Ah, on est loin, très loin du premier film de J.C. Chandor, Margin Call : une bande de financiers dans leur tour d'ivoire, un thriller passionnant et terrifiant. Un point commun cependant : les requins ! Ah ah ah.
Et puis la scène de la fin SPOILER : Avec toute l'eau qu'il s'est mangé dans les poumons, waouh, le voilà qui ressuscite d'entre les morts en apercevant de la lumière ! Ceci dit l'image finale des deux mains est plutôt jolie. FIN DU SPOILER.
Un point pour Bob, attendrissant quand même, avec ses 78 ans au compteur et son envie de bien faire. Un rôle qui était un sacré défi, il faut l'avouer. Le contrat n'est pas rempli, mais on va dire qu'il mérite un petit hommage, eu égard à sa longue et belle carrière.
La réalisation, si l'on se place purement au niveau technique, offre quelques belles images.
Bon, ben je dois faire une bien piètre navigatrice, parce que tout le monde a adoré :
"Un « Gravity » marin dont on ressort puissamment transformé, et émotionnellement secoué par la virtuosité de la réalisation et le jeu sans compromis d’un Robert Redford épatant dans le désespoir…" (AVoirALire) ; "En confrontant un homme seul aux tumultes de l’océan, J.C. Chandor s’affirme comme l’un des cinéastes les plus audacieux et talentueux de sa génération." (Cinéma Teaser) ; "La performance de Redford, 77 ans, seul à l’écran pendant 106 minutes, est absolument impressionnante." (Le Parisien) ; "Remarquablement mis en scène, vibrant, effrayant, l’on est à côté de Redford du début à la fin, partageant le drame qui se joue au péril de sa vie." (France Télévisions) ; "Un Robert Redford comme on ne l’avait jamais vu, transcendé par un pari unique (...). Beaucoup de péripéties pour un drame haletant et sans paroles reposant sur l’abnégation, l’opiniâtreté et la remarquable faculté d’adaptation du vieil homme." (L'Humanité)

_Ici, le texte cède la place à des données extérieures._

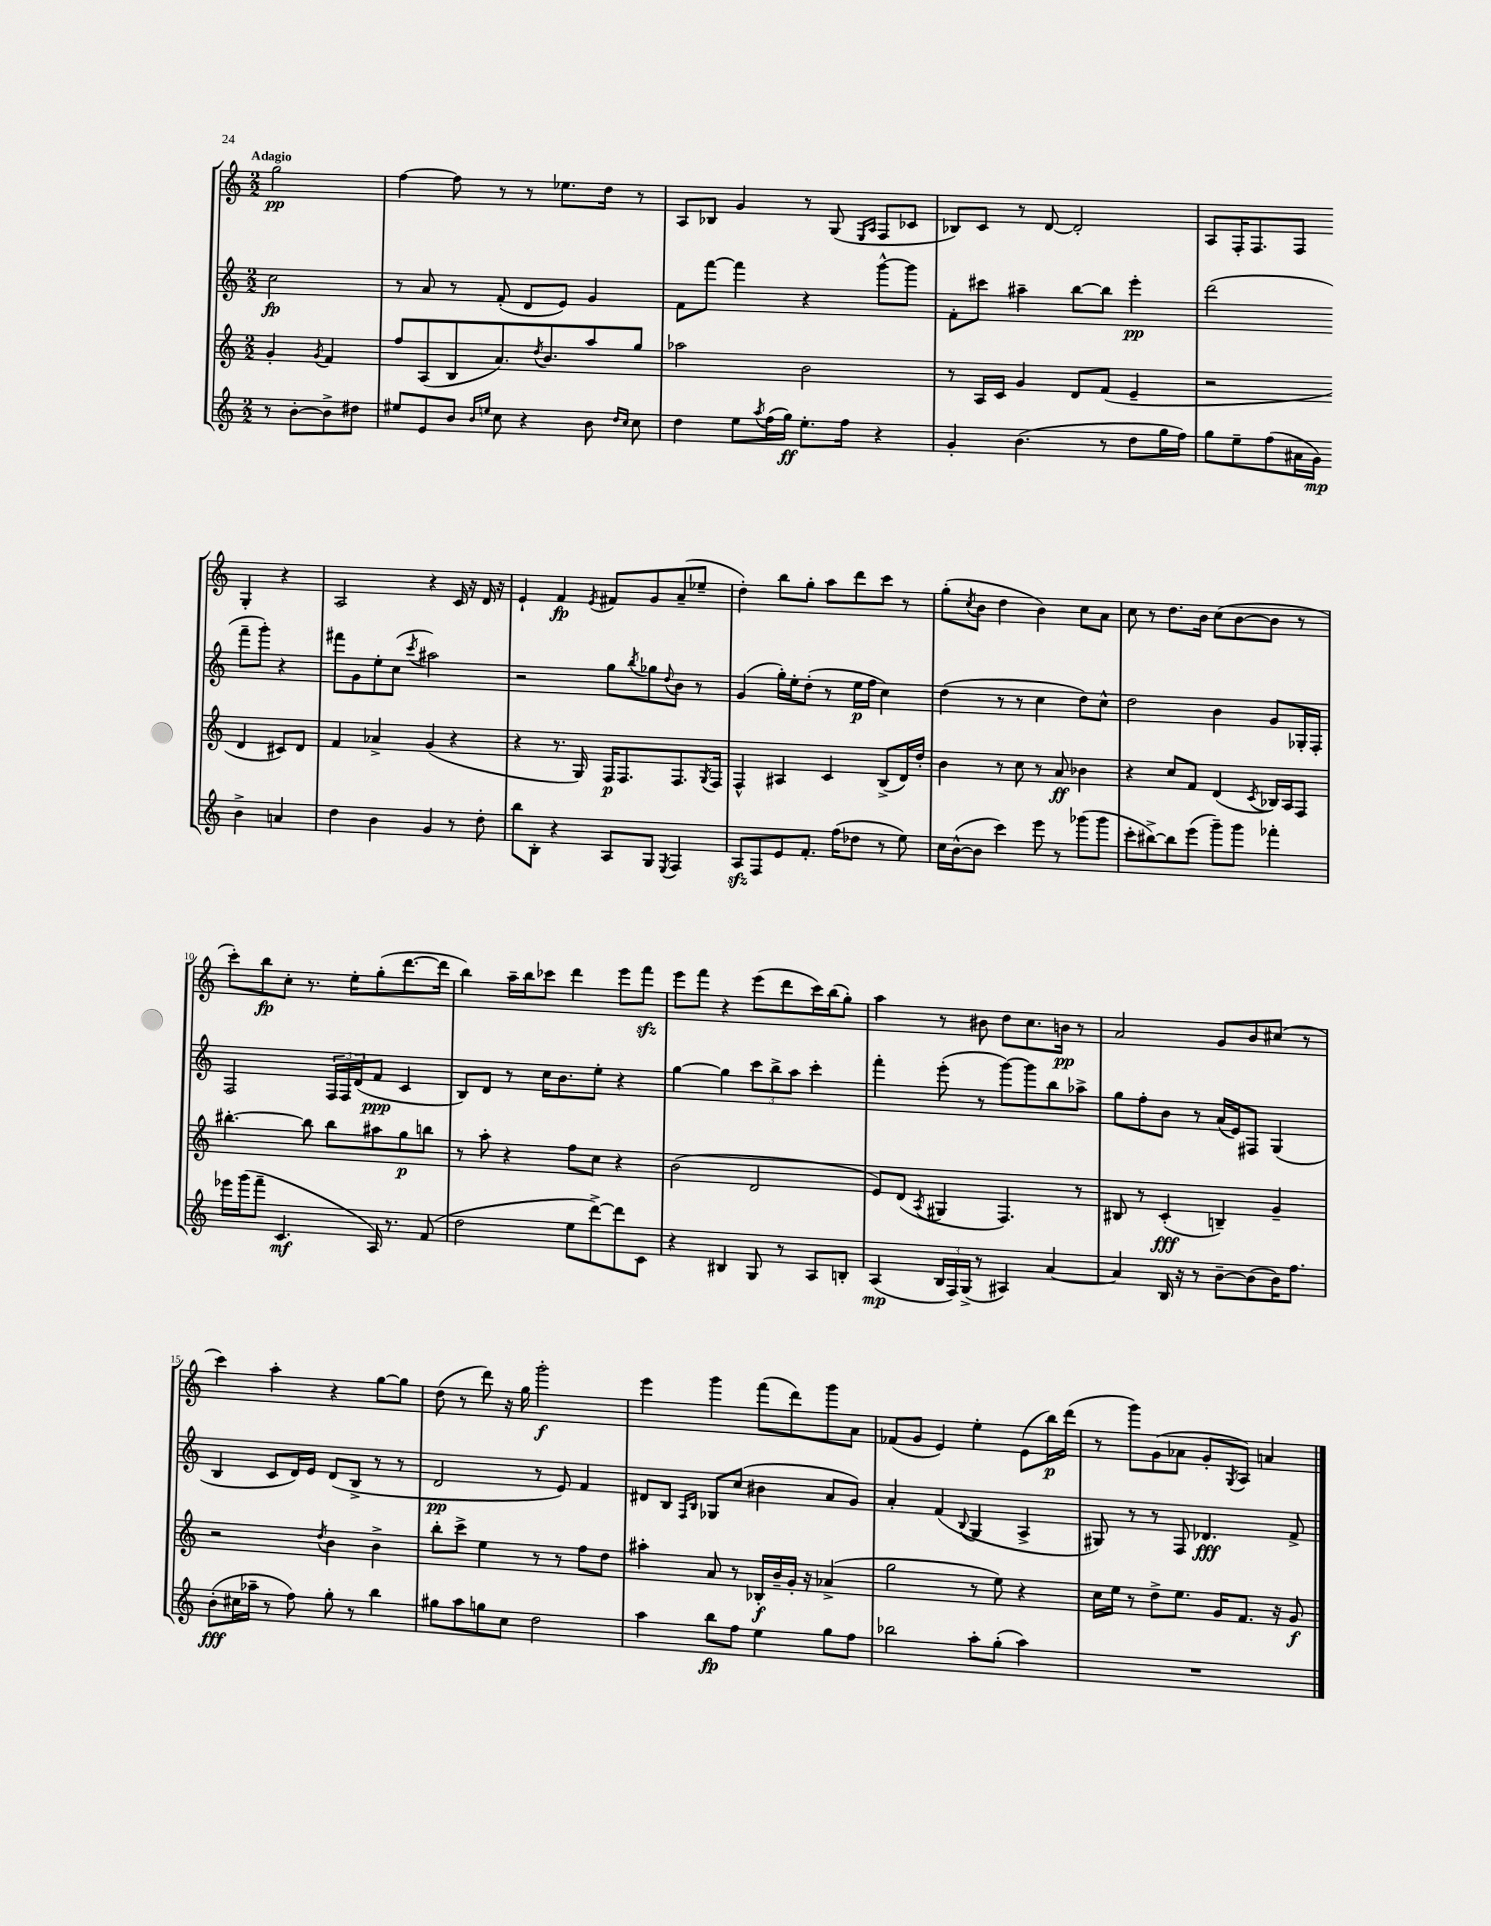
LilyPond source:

<<
\new StaffGroup <<
\new Staff = "s0" {
    \clef treble \key c \major \numericTimeSignature \time 2/2 \partial 2 \tempo "Adagio"
    g''2\pp |
    f''4~ f''8 r8 r8 ees''8. d''16 r8 |
    a8 bes8 g'4 r8 g8( \grace { e16 a16 } f8 ces'8 |
    bes8) c'8 r8 d'8~ d'2-. |
    a8 f16-. f8. f8 g4-. r4 |
    a2 r4 c'16 r16 d'16 r16 |
    e'4-! f'4\fp \acciaccatura { e'8 } fis'8 g'8 a'8--( ees''8-- |
    d''4-.) b''8 g''8-. a''8 d'''8 c'''8 r8 |
    g''8-.( \acciaccatura { c''8 } b'8 d''4 b'4) c''8 a'8 |
    c''8 r8 d''8. b'16 c''8( b'8~ b'8 r8 |
    c'''8-.) b''8\fp c''8-. r8. e''16-. g''8-.( d'''8.~ d'''16 |
    b''4) a''16-- b''16 ces'''8 d'''4 e'''8 f'''8\sfz |
    e'''8 f'''8 r4 e'''8( d'''8 c'''16) b''16( g''8-.) |
    a''4 r8 bis'8 d''8 c''8. b'16\pp r8 |
    a'2 g'8 b'8 cis''8( r8 |
    c'''4) a''4-. r4 g''8~ g''8 |
    d''8( r8 d'''8) r16 g''16 g'''2-.\f |
    e'''4 g'''4 f'''8( d'''8) g'''8 a'8 |
    fes'8( g'8 e'4) e''4-. e'8( b''16\p) d'''16( |
    r8 g'''8) g'8( aes'8 g'8-. \acciaccatura { g8 } a8) a'4 \bar "|." |
}
\new Staff = "s1" {
    \clef treble \key c \major \numericTimeSignature \time 2/2 \partial 2
    c''2\fp |
    r8 a'8 r8 f'8-.( d'8 e'8) g'4 |
    f'8 f'''8~ f'''4 r4 g'''8~-^ g'''8 |
    f'8-. cis'''8 ais''4-- b''8~ b''8 e'''4-.\pp |
    d'''2( f'''8-- g'''8-.) r4 |
    fis'''8 g'8 e''8-. c''8( \acciaccatura { c'''8 } ais''2) |
    r2 g''8 \acciaccatura { b''8 } ges''8 \appoggiatura { d''8 } b'8 r8 |
    g'4( g''16-.) e''16-. d''8-.( r8 e''16\p f''16 c''4) |
    d''4( r8 r8 c''4 d''8) c''8-^ |
    d''2 b'4 g'8 ges16-. f16-. |
    f2 \tuplet 3/2 { f16 f16 d'16( } f'8\ppp c'4 |
    b8) d'8 r8 c''16 b'8. e''8-. r4 |
    g''4~ g''4 \tuplet 3/2 { c'''8 b''8-> a''8 } c'''4-. |
    f'''4-. e'''8-.( r8 g'''8~) g'''8 b''8 aes''8-> |
    g''8 f''8-. b'8 r8 a'16( e'16) fis8 g4( |
    b4 c'8 d'16) e'16 d'8( b8-> r8 r8 |
    d'2\pp r8 e'8) f'4 |
    dis'8 b8 \grace { f16 b16 } ges8 c''8( bis'4 a'8 g'8) |
    a'4-. f'4( \appoggiatura { b8 } g4 a4-> |
    gis8) r8 r8 f8 des'4.\fff f'8-> \bar "|." |
}
\new Staff = "s2" {
    \clef treble \key c \major \numericTimeSignature \time 2/2 \partial 2
    g'4-. \acciaccatura { g'8 } f'4 |
    f''8 a8( b8 a'8.) \acciaccatura { d''8 } b'8. a''8 g''8 |
    aes''2 b'2 |
    r8 a16 c'16 g'4 d'8 f'8( e'4-- |
    r2 d'4 cis'8) d'8 |
    f'4 aes'4-> g'4( r4 |
    r4 r8. g16) f16\p f8. f8. \acciaccatura { g8 } f16 |
    f4-^ ais4 c'4 b8->( d'16) d''16-. |
    b'4 r8 c''8 r8 a'8\ff bes'4 |
    r4 c''8 f'8 d'4( \acciaccatura { c'8 } bes16) a16 f8 |
    bis''4.~-. bis''8 bis''8 ais''8 g''8\p b''8 |
    r8 a''8-. r4 f''8 c''8 r4 |
    b'2( d'2 |
    e'8) d'8( \acciaccatura { a8 } gis4 f4.) r8 |
    bis8 r8 c'4-.\fff( b4--) g'4-- |
    r2 \acciaccatura { d''8 } b'4 b'4-> |
    b''8-. c'''8-> e''4 r8 r8 f''8 d''8 |
    ais''4-. a'8 r8 bes16-.\f b'16-- g'16-. r16 aes'4->( |
    g''2 r8 e''8) r4 |
    c''16 e''16 r8 d''8-> e''8. g'16 f'8. r16 g'8\f \bar "|." |
}
\new Staff = "s3" {
    \clef treble \key c \major \numericTimeSignature \time 2/2 \partial 2
    r8 b'8~-. b'8-> dis''8 |
    eis''8 e'8 b'8 \grace { b'16 e''16 } c''8 r4 b'8 \grace { d''16 c''16 } c''8 |
    d''4 e''8 \acciaccatura { a''8 } f''16( g''16\ff) e''8.-. f''16 r4 |
    g'4-. b'4.( r8 d''8 g''16 f''16) |
    g''8 e''8-- f''8( ais'16 g'16\mp) b'4-> a'4 |
    d''4 b'4 g'4 r8 d''8-. |
    b''8 b8-. r4 a8 g8 \acciaccatura { e8 } f4 |
    a8\sfz f8 e'8 f'8.-. f''16( des''8 r8 e''8) |
    c''16 b'16~-^( b'8 c'''4) e'''8 r8 ges'''8( ges'''8 |
    c'''8-. bis''8~->) bis''8 e'''8( g'''8--) g'''8 fes'''4-. |
    ees'''16 g'''16( f'''8-- c'4.\mf a16) r8. f'8( |
    d''2 e''8 d'''8~->) d'''8 c'8 |
    r4 bis4 g8 r8 a8 b8-. |
    a4\mp( \tuplet 3/2 { b16 f16) g16->( } r8 ais4) a'4~ |
    a'4 b16 r16 r8 b'8~-- b'8( b'16) f''8. |
    b'8-.\fff( cis''16 aes''16-- r8 f''8) g''8-. r8 b''4 |
    gis''8 a''8 g''8 c''8 d''2 |
    a''4 b''8\fp f''8 e''4 g''8 f''8 |
    bes''2 a''8-. g''8-.( a''4) |
    R1 \bar "|." |
}
>>
>>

Il semble que tous ont été surtout émerveillés par la prouesse de l'acteur (bof) et par le destin du personnage (quelle bande de midinettes !). PERSONNE ne parles des invraisemblances techico-nautiques. Donc, nous, on a dû se planter sur toute la ligne.
NON. Chez les spectateurs, on trouve des gens moins emballés... et même des pro de la plaisance qui parlent d'énorme navet et des incroyables incohérences techniques. OUF !!!